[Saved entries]
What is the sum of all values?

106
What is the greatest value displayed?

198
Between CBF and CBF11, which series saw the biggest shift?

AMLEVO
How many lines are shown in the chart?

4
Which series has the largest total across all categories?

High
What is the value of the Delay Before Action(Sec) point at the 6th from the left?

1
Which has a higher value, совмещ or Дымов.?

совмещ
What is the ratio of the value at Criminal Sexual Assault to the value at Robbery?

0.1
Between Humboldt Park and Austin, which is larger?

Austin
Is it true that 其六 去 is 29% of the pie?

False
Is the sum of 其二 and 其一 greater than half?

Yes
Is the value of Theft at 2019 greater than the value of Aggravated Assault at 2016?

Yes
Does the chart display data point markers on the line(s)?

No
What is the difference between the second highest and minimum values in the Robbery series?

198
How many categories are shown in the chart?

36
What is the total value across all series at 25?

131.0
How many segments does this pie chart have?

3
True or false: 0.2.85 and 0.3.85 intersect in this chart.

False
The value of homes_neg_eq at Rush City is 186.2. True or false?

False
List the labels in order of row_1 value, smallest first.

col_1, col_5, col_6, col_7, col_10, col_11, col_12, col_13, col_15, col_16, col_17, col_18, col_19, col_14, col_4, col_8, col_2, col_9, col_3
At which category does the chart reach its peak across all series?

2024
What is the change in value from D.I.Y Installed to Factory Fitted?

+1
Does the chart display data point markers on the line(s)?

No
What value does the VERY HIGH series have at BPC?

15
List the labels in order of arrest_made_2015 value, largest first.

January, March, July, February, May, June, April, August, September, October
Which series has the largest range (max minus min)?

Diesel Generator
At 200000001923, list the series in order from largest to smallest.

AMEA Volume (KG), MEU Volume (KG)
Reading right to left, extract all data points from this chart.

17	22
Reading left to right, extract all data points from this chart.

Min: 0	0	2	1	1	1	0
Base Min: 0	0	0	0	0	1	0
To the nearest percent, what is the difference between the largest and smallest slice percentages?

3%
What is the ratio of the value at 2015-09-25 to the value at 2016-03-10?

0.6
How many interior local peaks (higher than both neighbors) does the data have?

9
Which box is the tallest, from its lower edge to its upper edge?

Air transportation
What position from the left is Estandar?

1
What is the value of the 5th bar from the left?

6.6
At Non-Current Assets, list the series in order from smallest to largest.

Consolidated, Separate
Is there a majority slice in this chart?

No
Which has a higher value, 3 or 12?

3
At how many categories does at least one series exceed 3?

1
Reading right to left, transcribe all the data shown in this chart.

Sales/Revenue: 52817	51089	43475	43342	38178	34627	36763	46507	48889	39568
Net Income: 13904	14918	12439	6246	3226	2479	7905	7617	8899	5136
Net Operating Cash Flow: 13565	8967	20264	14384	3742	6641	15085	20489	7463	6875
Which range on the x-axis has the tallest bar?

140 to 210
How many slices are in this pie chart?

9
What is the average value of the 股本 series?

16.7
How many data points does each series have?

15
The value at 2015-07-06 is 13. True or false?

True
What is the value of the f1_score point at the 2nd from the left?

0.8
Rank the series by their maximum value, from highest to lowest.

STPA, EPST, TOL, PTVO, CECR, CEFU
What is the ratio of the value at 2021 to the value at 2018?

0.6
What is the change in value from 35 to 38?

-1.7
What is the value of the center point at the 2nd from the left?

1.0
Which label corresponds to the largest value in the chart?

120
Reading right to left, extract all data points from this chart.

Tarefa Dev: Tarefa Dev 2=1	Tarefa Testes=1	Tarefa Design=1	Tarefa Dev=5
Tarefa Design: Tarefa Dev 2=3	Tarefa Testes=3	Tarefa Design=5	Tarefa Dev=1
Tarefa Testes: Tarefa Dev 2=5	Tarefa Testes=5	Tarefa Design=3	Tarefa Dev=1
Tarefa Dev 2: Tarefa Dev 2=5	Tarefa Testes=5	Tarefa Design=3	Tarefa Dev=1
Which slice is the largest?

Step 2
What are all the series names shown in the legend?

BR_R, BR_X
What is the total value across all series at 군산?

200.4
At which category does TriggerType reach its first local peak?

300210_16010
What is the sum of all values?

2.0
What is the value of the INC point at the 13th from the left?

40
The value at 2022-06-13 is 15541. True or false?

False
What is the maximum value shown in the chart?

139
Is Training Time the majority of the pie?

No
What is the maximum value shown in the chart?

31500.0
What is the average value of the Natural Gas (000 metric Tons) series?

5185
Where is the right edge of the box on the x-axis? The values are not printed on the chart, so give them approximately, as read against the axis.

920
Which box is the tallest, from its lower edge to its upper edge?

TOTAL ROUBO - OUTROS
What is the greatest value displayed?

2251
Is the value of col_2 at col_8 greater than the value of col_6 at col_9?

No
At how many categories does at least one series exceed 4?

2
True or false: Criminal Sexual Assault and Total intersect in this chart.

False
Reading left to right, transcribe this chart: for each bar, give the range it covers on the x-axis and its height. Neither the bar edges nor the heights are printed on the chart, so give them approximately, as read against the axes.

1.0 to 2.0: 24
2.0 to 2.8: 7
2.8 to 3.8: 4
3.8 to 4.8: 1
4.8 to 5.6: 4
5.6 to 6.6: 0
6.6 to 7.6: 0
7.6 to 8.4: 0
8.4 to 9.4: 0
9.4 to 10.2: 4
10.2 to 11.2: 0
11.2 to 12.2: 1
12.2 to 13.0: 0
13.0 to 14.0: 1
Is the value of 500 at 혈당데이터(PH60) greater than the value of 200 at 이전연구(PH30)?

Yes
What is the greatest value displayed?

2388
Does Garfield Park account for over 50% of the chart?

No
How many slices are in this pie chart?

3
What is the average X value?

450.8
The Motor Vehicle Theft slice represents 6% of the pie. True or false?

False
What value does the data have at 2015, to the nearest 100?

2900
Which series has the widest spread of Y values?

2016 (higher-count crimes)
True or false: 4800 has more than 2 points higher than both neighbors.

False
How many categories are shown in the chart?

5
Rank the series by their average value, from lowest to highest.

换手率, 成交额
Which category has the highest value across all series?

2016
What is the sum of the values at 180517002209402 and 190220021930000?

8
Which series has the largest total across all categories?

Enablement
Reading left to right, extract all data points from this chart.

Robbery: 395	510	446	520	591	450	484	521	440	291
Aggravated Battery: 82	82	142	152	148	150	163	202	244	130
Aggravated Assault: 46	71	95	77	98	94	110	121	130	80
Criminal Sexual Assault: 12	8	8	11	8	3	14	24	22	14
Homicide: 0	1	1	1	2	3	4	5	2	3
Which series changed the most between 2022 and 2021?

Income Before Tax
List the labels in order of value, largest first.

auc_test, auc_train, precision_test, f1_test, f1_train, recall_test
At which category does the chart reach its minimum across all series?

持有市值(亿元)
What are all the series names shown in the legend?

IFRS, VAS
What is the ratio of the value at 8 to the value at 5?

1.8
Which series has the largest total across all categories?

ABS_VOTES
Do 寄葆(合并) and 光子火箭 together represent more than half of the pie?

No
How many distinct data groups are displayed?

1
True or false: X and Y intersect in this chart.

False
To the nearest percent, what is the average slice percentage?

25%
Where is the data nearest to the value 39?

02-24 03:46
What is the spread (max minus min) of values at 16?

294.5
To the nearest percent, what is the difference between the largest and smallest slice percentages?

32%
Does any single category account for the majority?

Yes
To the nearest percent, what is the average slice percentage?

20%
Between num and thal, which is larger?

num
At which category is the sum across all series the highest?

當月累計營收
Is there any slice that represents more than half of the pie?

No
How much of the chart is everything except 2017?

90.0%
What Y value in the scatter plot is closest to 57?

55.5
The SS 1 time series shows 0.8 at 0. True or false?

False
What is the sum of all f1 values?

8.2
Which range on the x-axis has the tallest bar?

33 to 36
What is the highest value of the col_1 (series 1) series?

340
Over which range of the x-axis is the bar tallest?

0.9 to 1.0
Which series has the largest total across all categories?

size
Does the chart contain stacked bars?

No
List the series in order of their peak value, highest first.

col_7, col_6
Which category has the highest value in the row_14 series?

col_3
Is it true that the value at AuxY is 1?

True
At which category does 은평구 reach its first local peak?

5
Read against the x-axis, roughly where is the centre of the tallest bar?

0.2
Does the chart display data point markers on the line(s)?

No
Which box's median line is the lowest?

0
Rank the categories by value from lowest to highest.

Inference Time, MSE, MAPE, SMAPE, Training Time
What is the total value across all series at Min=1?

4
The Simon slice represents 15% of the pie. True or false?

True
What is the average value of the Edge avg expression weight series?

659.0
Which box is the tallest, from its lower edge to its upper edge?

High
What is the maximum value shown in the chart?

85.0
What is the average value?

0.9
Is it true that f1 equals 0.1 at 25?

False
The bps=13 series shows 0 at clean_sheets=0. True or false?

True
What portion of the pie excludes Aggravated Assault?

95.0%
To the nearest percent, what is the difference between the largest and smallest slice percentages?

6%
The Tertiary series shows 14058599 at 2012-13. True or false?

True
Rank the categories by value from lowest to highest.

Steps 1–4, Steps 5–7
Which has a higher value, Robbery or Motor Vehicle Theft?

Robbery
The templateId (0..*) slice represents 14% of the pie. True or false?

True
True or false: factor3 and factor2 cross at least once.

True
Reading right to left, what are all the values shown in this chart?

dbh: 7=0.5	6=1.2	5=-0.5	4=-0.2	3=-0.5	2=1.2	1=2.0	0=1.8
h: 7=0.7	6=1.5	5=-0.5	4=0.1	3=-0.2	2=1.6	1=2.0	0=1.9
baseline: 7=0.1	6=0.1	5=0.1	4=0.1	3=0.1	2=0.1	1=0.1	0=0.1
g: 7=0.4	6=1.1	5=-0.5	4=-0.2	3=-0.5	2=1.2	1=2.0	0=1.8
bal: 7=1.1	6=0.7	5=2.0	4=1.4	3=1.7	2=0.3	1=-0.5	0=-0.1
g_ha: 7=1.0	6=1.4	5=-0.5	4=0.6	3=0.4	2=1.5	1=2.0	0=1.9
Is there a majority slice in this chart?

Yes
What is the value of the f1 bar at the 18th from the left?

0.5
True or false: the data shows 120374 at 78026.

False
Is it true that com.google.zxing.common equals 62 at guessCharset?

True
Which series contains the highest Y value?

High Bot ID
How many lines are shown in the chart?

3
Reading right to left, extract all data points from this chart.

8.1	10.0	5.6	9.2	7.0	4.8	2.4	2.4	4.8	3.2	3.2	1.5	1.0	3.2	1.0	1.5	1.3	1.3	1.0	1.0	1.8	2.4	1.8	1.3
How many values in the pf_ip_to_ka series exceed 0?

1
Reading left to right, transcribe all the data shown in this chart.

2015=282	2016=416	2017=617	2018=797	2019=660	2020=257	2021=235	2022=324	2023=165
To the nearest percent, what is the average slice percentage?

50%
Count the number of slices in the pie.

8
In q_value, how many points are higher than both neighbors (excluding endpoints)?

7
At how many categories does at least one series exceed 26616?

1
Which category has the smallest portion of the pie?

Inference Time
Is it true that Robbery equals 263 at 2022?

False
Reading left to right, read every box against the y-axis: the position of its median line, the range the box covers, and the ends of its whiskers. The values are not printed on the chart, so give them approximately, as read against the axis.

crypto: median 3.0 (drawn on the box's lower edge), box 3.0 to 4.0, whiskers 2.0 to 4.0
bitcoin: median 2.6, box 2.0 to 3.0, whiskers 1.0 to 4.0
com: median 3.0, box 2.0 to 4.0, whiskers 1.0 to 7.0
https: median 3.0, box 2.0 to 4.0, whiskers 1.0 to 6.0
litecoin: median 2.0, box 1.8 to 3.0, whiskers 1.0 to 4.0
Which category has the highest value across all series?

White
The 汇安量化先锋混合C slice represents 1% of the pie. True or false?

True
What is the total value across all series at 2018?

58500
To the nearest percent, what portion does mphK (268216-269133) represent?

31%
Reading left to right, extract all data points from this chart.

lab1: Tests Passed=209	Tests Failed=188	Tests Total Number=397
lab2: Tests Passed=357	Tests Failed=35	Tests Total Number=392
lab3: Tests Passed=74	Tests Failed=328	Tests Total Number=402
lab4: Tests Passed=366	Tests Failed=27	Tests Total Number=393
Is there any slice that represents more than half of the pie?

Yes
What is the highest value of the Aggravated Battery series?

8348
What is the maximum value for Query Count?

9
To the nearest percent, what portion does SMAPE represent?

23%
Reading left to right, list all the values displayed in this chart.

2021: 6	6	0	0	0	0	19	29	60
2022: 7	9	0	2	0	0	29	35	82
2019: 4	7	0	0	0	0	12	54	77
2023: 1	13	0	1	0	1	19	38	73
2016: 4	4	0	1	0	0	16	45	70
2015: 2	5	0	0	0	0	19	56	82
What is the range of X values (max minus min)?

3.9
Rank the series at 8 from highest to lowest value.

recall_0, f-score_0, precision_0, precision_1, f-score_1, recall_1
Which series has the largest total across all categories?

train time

- **WHAT THIS TASK INVOLVES**:
Please report each line of the items above that contains the word "reach", copying every such line in full.

- **EXERCISE SOLUTION**:
At which category does the chart reach its peak across all series?
At which category does TriggerType reach its first local peak?
At which category does the chart reach its minimum across all series?
At which category does 은평구 reach its first local peak?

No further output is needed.